Ouvi um barulho lá fora. A porta da sala de computadores permanecia fechada, só eu estava ali dentro. Já passavam das 22:00 e eu sabia que não era permitido usar o computador nesse horário, mas eu não ligava. Se eles não queriam as pessoas entrando, então que tratassem de trancar a porta, certo?
Mesmo assim, não pude evitar desligar o monitor e me agachar na cadeira que eu estava sentada, inclinando um pouco a cabeça para o lado para enxergar quem era a pessoa que estava acordada, zanzando pelo corredor. Pela porta daria para ver, já que metade dela era feita de madeira e vidro.
Prendi a respiração quando vi a cabeleira loira de Deborah parada de costas para a porta e arregalei os olhos quando vi Arthur com ela. Os dois estavam discutindo, dava para ouvir de onde eu estava que Deborah parecia tão enfurecida quanto Arthur. No entanto, esse último parecia manter o controle, apesar da forma com que ele trincava o maxilar mostrar que ele estava a ponto de explodir.
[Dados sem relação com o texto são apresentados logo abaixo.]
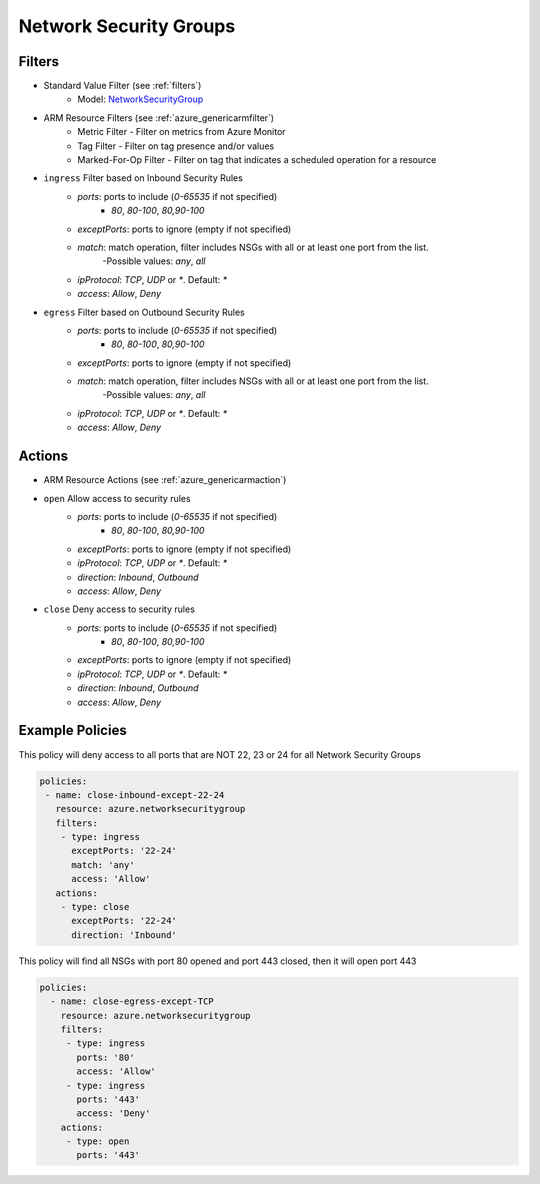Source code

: .. _azure_nsg:

Network Security Groups
=======================

Filters
-------
- Standard Value Filter (see :ref:`filters`)
      - Model: `NetworkSecurityGroup <https://docs.microsoft.com/en-us/python/api/azure.mgmt.network.v2018_02_01.models.networksecuritygroup?view=azure-python>`_
- ARM Resource Filters (see :ref:`azure_genericarmfilter`)
    - Metric Filter - Filter on metrics from Azure Monitor
    - Tag Filter - Filter on tag presence and/or values
    - Marked-For-Op Filter - Filter on tag that indicates a scheduled operation for a resource
- ``ingress`` Filter based on Inbound Security Rules
    - `ports`: ports to include (`0-65535` if not specified)
        - `80`, `80-100`, `80,90-100`
    - `exceptPorts`: ports to ignore (empty if not specified)
    - `match`: match operation, filter includes NSGs with all or at least one port from the list.
        -Possible values: `any`, `all`
    - `ipProtocol`: `TCP`, `UDP` or `*`. Default: `*`
    - `access`: `Allow`, `Deny`

  .. c7n-schema:: azure.networksecuritygroup.filters.ingress

- ``egress`` Filter based on Outbound Security Rules
    - `ports`: ports to include (`0-65535` if not specified)
        - `80`, `80-100`, `80,90-100`
    - `exceptPorts`: ports to ignore (empty if not specified)
    - `match`: match operation, filter includes NSGs with all or at least one port from the list.
        -Possible values: `any`, `all`
    - `ipProtocol`: `TCP`, `UDP` or `*`. Default: `*`
    - `access`: `Allow`, `Deny`

  .. c7n-schema:: azure.networksecuritygroup.filters.egress


Actions
-------
- ARM Resource Actions (see :ref:`azure_genericarmaction`)
- ``open`` Allow access to security rules
    - `ports`: ports to include (`0-65535` if not specified)
        - `80`, `80-100`, `80,90-100`
    - `exceptPorts`: ports to ignore (empty if not specified)
    - `ipProtocol`: `TCP`, `UDP` or `*`. Default: `*`
    - `direction`: `Inbound`, `Outbound`
    - `access`: `Allow`, `Deny`

  .. c7n-schema:: azure.networksecuritygroup.actions.open

- ``close`` Deny access to security rules
    - `ports`: ports to include (`0-65535` if not specified)
        - `80`, `80-100`, `80,90-100`
    - `exceptPorts`: ports to ignore (empty if not specified)
    - `ipProtocol`: `TCP`, `UDP` or `*`. Default: `*`
    - `direction`: `Inbound`, `Outbound`
    - `access`: `Allow`, `Deny`

  .. c7n-schema:: azure.networksecuritygroup.actions.close


Example Policies
----------------

This policy will deny access to all ports that are NOT 22, 23 or 24 for all Network Security Groups

.. code-block:: yaml

      policies:
       - name: close-inbound-except-22-24
         resource: azure.networksecuritygroup
         filters:
          - type: ingress
            exceptPorts: '22-24'
            match: 'any'
            access: 'Allow'
         actions:
          - type: close
            exceptPorts: '22-24'
            direction: 'Inbound'

This policy will find all NSGs with port 80 opened and port 443 closed, then it will open port 443

.. code-block:: yaml

     policies:
       - name: close-egress-except-TCP
         resource: azure.networksecuritygroup
         filters:
          - type: ingress
            ports: '80'
            access: 'Allow'
          - type: ingress
            ports: '443'
            access: 'Deny'
         actions:
          - type: open
            ports: '443'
— Você deveria me amar! Me amar! — disse Deborah acusadoramente, empurrando Arthur pelo peito. Ele nem se mexeu, já que bater não deveria ser uma das habilidades de Deborah. Aqueles braços magrelos pareciam não possuir muita força para esmurrar homens másculos daquela forma.
— Nós já conversamos sobre isso, Deborah! — rosnou ele de volta, retirando as mãos de Deborah de cima de si. A professora parecia tão fraca e vulnerável, choramingando por causa de um homem, que eu me peguei sentindo muita pena dela. — Eu não amo você! Me esqueça, viva a sua vida!
— Você vai se arrepender das palavras que acabou de proferir, Arthur! — exclamou, enxugando as lágrimas dos olhos. Meu professor permaneceu sério e frio, fitando-a com os olhos mais duros que eu já havia visto em toda a minha vida.
Então, Deborah saiu correndo, deixando um Arthur mais aliviado para trás. Ele suspirou, saindo do meu campo de visão e eu, liguei o monitor novamente, vendo que Cass havia deixado milhares de mentions em meu twitter:
@dreamsbefore Cadê você?? Já saiu? =(
@dreamsbefore Volte aqui agora, cadela! Se você não me deixar a par de tudo o que está acontecendo aí eu JURO que invado essa escola!
@dreamsbefore Eu vou atrás de você até no quinto dos infernos, VACA!
@pinkandblack Amiga, vou ter que sair. Não posso explicar agora. Mas vou te mandar um zap ou te ligar amanhã. Mande beijos para todos. Amo você <33
Desliguei o computador e saí de forma abrupta da sala, tropeçando em meus próprios pés e esbarrando em um corpo, que me fez cambalear para o lado.
Arthur estreitou os olhos em minha direção assim que viu que a pessoa que havia trombado nele era eu.
Droga, acho que sou a garota mais azarada de todos os tempos.